Four months after the first trial of the "inimitable machine" Bicêtre paid its tribute of blood to the red days of September. In Bicêtre, as elsewhere in Paris, that Sunday, 2d of September, 1792, and the three days that followed were long remembered. "All France leaps distracted," says Carlyle, "like the winnowed Sahara waltzing in sand colonnades!" In Paris, "huge placards" going up on the walls, "all steeples clangouring, the alarm-gun booming from minute to minute, and lone Marat, the man forbid," seeing salvation in one thing only—in the fall of "two hundred and sixty thousand aristocrat heads." It was the beginning or presage of the Terror.
The hundred hours' massacre in the prisons of Paris, beginning on the Sunday afternoon, may be reckoned with the hours of St. Bartholomew. "The tocsin is pealing its loudest, the clocks inaudibly striking three." The massacre of priests was just over at the Abbaye prison; and there, and at La Force, and at the Châtelet, and the Conciergerie, in each of these prisons the strangest court—which could not be called of justice but of revenge—was hurriedly got together, and prisoner after prisoner, fetched from his cell and swiftly denounced as a "royalist plotter," was thrust out into a "howling sea" of sans-culottes and hewn to pieces under an arch of pikes and sabres. "Man after man is cut down," says Carlyle; "the sabres need sharpening, the killers refresh themselves from wine-jugs." Dr. Moore, author of the Journal during a Residence in France, came upon one of the scenes of butchery, grew sick at the sight, and "turned into another street." Not fewer than a thousand and eighty-nine were slaughtered in the prisons.
The carnage at Bicêtre, on the Paris outskirts, was on the Monday, and here it seems to have been of longer duration and more terrible than elsewhere. Narratives of this butchery are not all in harmony. Prud'homme, author of the Journal des Révolutions de Paris, says that the mob started for Bicêtre towards three o'clock, taking with them seven pieces of cannon; that a manufactory of false paper-money (assignats) was discovered in full swing in the prison, and that all who were concerned in it were killed without mercy; that Lamotte, husband of the "Necklace Countess," was amongst the prisoners, and that the people "at once took him under their protection"; that the debtors and "the more wretched class of prisoners," were enlarged; and that the rest fell under pike, sabre, and club.

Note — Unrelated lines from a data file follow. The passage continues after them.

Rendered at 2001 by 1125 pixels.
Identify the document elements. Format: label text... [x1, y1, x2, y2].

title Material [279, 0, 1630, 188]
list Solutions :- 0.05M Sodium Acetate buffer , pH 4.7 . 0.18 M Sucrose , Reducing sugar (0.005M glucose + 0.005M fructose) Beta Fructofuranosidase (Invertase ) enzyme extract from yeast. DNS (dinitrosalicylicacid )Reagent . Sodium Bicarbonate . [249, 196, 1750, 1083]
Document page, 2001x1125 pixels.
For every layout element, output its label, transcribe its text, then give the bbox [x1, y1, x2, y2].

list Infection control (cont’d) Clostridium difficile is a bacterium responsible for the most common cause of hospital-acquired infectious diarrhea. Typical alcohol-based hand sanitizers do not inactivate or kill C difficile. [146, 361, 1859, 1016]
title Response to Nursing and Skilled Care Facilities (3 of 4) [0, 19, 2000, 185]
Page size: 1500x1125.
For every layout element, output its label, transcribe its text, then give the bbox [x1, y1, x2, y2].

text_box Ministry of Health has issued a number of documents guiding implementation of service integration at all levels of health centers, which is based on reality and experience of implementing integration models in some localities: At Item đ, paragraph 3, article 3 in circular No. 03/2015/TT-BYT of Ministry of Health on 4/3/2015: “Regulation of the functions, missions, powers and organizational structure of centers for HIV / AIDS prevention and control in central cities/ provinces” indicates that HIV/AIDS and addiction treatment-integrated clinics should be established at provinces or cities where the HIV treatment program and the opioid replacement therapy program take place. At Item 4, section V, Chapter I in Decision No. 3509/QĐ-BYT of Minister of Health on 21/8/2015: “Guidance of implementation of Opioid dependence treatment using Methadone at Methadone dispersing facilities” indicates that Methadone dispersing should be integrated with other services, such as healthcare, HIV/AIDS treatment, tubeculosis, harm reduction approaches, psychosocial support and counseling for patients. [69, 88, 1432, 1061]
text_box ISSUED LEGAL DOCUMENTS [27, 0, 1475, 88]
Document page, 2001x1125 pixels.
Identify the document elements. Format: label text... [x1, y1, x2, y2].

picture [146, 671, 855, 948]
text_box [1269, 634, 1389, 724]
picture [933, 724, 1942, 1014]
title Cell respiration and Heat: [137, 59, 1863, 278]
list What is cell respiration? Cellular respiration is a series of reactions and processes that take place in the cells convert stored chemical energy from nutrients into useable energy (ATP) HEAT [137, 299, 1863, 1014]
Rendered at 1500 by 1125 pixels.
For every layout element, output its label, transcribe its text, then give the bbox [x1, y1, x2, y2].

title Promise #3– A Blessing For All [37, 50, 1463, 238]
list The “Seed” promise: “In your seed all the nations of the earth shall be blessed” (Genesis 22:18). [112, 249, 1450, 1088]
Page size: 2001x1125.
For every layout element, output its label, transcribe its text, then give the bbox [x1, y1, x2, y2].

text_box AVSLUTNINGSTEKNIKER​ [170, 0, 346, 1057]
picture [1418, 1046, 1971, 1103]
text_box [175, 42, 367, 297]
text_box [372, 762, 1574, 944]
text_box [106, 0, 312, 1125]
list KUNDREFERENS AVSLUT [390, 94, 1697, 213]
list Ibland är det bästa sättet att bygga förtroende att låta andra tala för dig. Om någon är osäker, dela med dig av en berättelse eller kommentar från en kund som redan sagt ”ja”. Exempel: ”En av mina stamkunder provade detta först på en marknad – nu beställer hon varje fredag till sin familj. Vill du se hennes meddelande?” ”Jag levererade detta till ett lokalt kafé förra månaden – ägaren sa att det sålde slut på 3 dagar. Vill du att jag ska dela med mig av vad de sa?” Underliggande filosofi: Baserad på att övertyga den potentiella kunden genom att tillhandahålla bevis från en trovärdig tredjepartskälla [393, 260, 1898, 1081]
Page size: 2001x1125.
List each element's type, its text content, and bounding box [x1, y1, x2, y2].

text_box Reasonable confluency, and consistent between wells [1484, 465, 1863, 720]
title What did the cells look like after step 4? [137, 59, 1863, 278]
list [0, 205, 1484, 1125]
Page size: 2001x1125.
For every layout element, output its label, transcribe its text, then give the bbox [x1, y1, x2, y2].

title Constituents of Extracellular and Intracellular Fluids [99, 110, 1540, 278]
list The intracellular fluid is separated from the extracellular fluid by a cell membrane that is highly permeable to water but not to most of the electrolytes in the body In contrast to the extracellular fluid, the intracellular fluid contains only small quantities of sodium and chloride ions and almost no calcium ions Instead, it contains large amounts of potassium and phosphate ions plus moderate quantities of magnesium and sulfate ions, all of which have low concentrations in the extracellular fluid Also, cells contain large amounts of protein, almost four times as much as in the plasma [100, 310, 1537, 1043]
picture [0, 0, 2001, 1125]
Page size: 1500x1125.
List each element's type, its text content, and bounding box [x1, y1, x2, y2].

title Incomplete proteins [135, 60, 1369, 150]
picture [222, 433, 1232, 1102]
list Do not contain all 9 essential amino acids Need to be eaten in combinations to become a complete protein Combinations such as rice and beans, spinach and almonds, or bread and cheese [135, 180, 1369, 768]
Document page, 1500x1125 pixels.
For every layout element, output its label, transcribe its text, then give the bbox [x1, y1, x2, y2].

Barthélemi Maurice contradicts Prud'homme wholesale. The attack was at ten in the morning, he says, and not at three; there were no cannon; the paper-notes manufactory existed only in M. Prud'homme's imagination; prisoners for debt were not lodged in Bicêtre; the sick and the lunatics suffered no harm; and the famous Lamotte "never figured in any register of Bicêtre."
Thiers[[17]] insists upon the cannon, says the killing was done madly for mere lust of blood, and that the massacre continued until Wednesday, the 5th of September.